_Aim of the task_
Render the data below as a JSON list of strings, one string per line, leaving out blank lines and the pictures.

────────

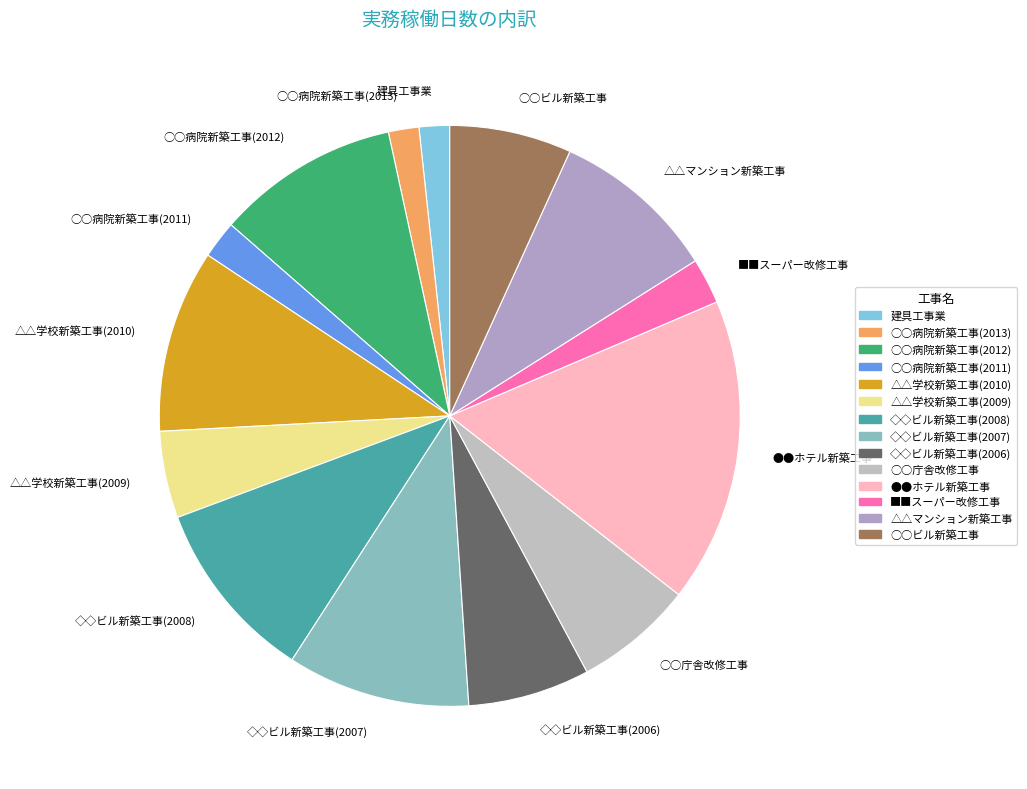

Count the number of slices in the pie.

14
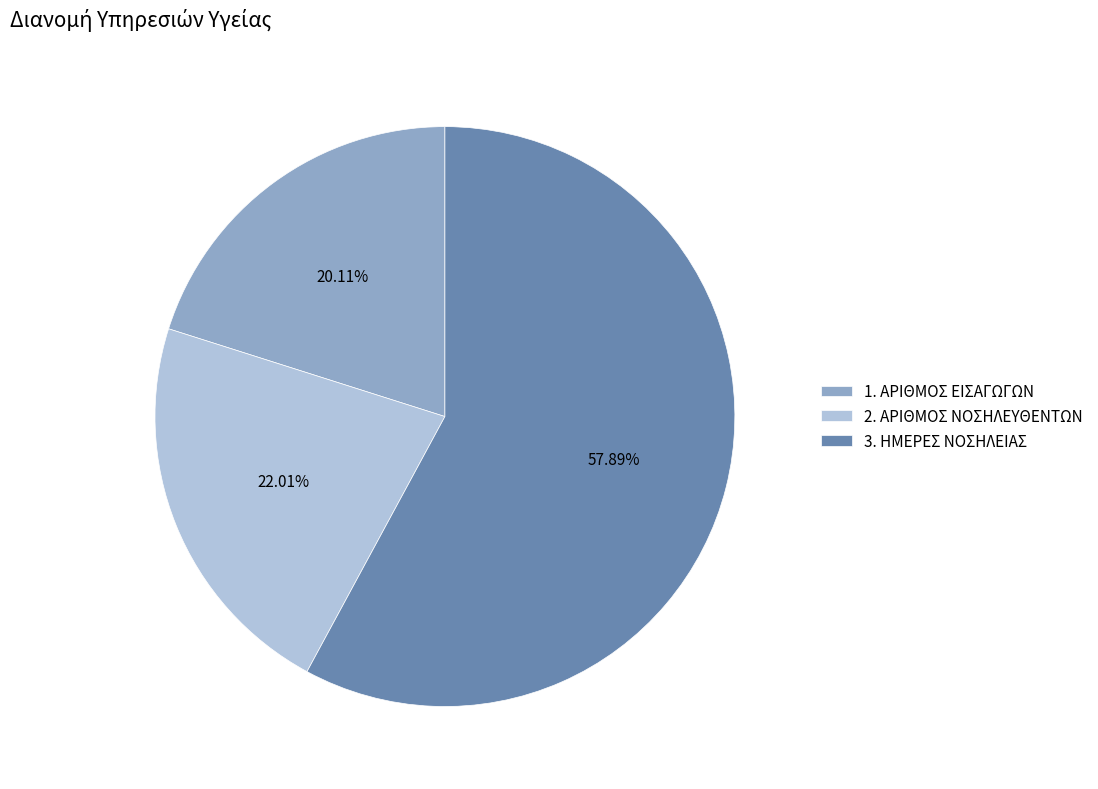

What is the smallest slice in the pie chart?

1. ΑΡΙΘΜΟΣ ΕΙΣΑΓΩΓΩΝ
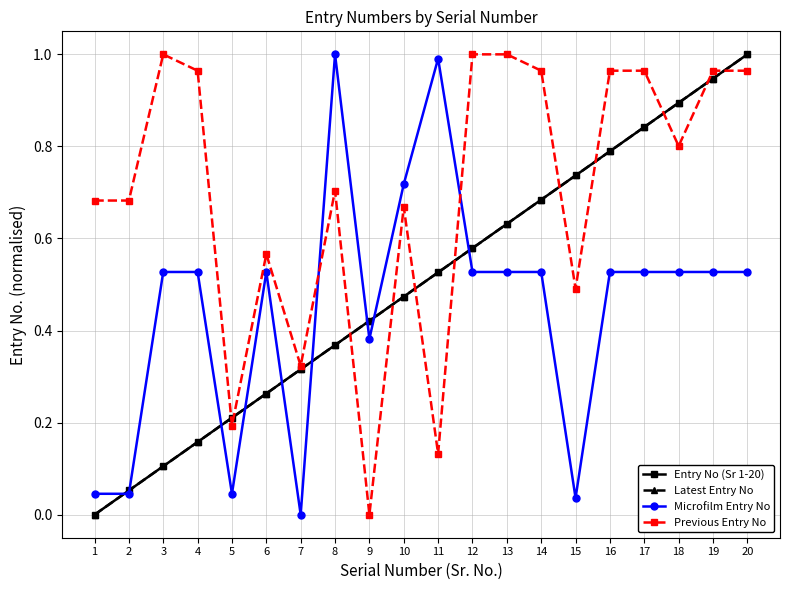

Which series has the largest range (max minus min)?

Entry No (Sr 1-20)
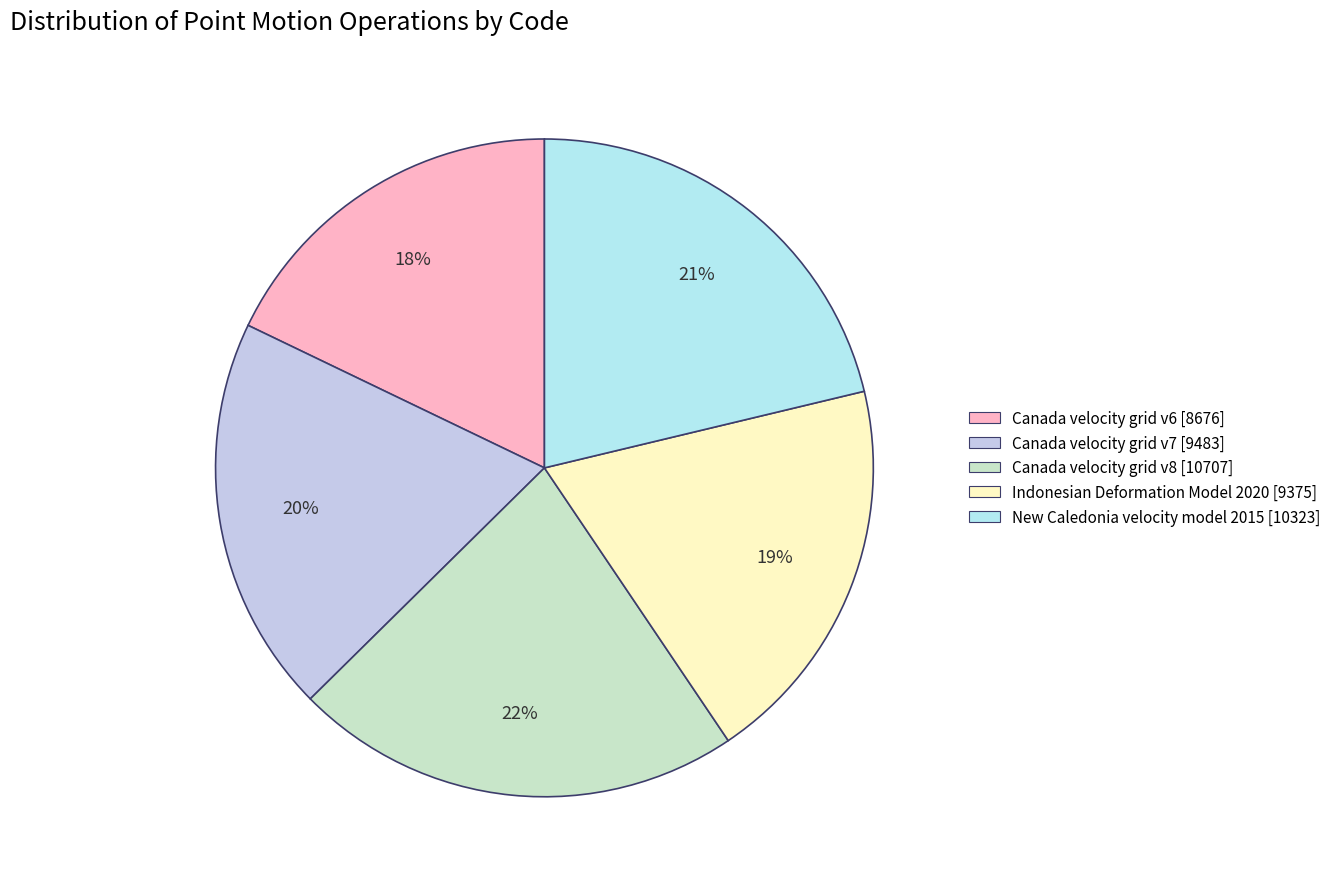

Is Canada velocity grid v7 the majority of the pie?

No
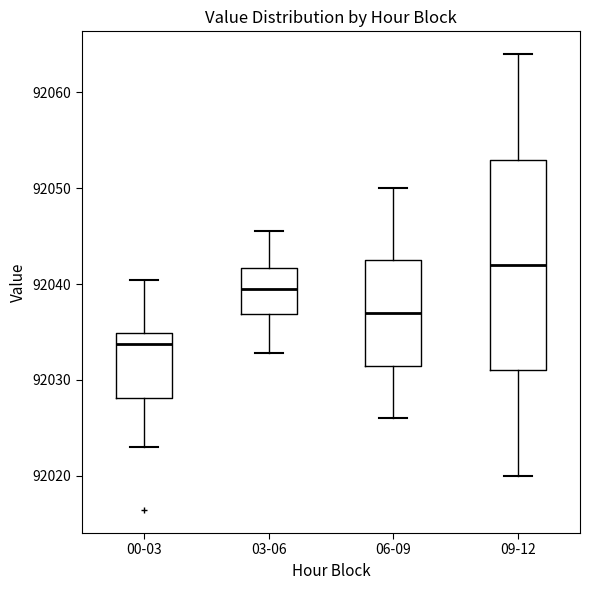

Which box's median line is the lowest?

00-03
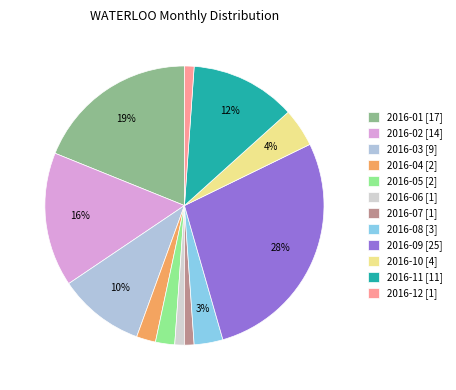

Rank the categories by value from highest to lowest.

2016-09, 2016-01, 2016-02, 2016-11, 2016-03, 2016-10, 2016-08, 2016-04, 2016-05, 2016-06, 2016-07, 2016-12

────────

_Exercise result_
[
  "Count the number of slices in the pie.",
  "14",
  "What is the smallest slice in the pie chart?",
  "1. ΑΡΙΘΜΟΣ ΕΙΣΑΓΩΓΩΝ",
  "Which series has the largest range (max minus min)?",
  "Entry No (Sr 1-20)",
  "Is Canada velocity grid v7 the majority of the pie?",
  "No",
  "Which box's median line is the lowest?",
  "00-03",
  "Rank the categories by value from highest to lowest.",
  "2016-09, 2016-01, 2016-02, 2016-11, 2016-03, 2016-10, 2016-08, 2016-04, 2016-05, 2016-06, 2016-07, 2016-12"
]